Reputation: 3
When attempting to convert a column in Python 3 from an object to a string, the code I am using doesn't error, but it also doesn't change the type.
import pandas as pd
import numpy as np
import nltk
import os
import nltk
nltk.download('punkt')
import nltk.corpus
import re
#Read in fields
jan = pd.read_excel(r'C:\Users\Sabrina\JIRA\2019\2019_jan.xls')
#Indicate columns for performing tokenization
jan_a = pd.DataFrame(jan, columns= ['Summary'])

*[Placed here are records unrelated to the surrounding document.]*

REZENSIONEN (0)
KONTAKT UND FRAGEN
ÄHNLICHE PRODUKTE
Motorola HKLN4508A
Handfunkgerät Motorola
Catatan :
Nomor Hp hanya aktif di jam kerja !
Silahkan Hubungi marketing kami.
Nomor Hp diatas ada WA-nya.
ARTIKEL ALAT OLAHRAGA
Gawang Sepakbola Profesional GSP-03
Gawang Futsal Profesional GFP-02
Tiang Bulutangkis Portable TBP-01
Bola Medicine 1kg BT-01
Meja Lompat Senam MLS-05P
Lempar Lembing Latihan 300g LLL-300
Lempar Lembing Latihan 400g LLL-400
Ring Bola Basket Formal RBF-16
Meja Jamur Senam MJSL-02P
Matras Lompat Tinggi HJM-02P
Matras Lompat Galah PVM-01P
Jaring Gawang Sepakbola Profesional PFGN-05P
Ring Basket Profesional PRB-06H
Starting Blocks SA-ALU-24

#Tokenize columns for text analysis
jan_a['Summary'] = jan_a.apply(lambda column:
nltk.word_tokenize(column['Summary']), axis=1)
print(jan_a)
print(jan_a['Summary'].dtypes)
#Convert list to string
jan_a['Summary'].astype('str')
print(jan_a['Summary'].dtypes)
The output for both dtypes is object, any assistance would be appreciated!
Upvotes: 0
Views: 554
Reputation: 8510
The default behavior is to treat python str as object by default
>>> import pandas as pd
>>> df = pd.DataFrame(["aa1 bb2 cc3".split(),"aa4 bb5 cc6".split()],columns="col1 col2 col3".split())
>>>
>>> df
col1 col2 col3
0 aa1 bb2 cc3
1 aa4 bb5 cc6
>>> df["col1"]
0 aa1
1 aa4
Name: col1, dtype: object
>>>
you need to explicit told it that you want string either on creation by adding a dtype="string"

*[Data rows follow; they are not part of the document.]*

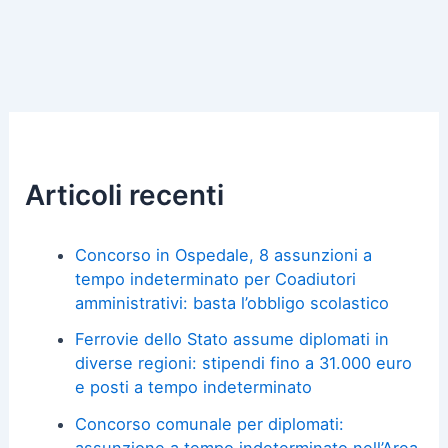
Articoli recenti
Concorso in Ospedale, 8 assunzioni a
tempo indeterminato per Coadiutori
amministrativi: basta l’obbligo scolastico
Ferrovie dello Stato assume diplomati in
diverse regioni: stipendi fino a 31.000 euro
e posti a tempo indeterminato
Concorso comunale per diplomati:
assunzione a tempo indeterminato nell’Area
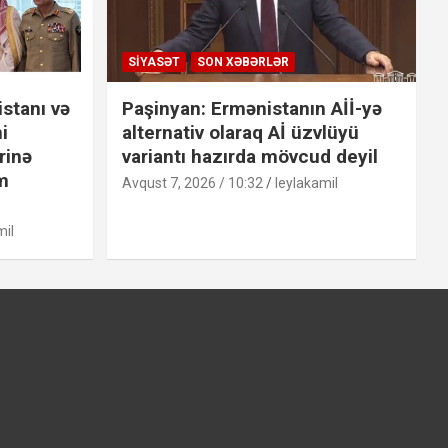
SIYASƏT
SON XƏBƏRLƏR
stanı və
Paşinyan: Ermənistanın Aİİ-yə
i
alternativ olaraq Aİ üzvlüyü
rinə
variantı hazırda mövcud deyil
m
Avqust 7, 2026 / 10:32
leylakamil
mil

>>> df2 = pd.DataFrame(["aa1 bb2 cc3".split(),"aa4 bb5 cc6".split()],dtype="string",columns="col1 col2 col3".split())
>>> df2
col1 col2 col3
0 aa1 bb2 cc3
1 aa4 bb5 cc6
>>> df2["col1"]
0 aa1
1 aa4
Name: col1, dtype: string
>>>
or by later transforming it with astype
>>> df["col1"].astype("string")
0 aa1
1 aa4
Name: col1, dtype: string
>>>
link to the relevant part of the documentation for more detail: https://pandas.pydata.org/docs/user_guide/text.html#text-types
Upvotes: 0
Reputation: 2804
Try to change:
jan_a['Summary'].astype('str')
to
jan_a['Summary'] = jan_a['Summary'].astype('string')
Upvotes: 1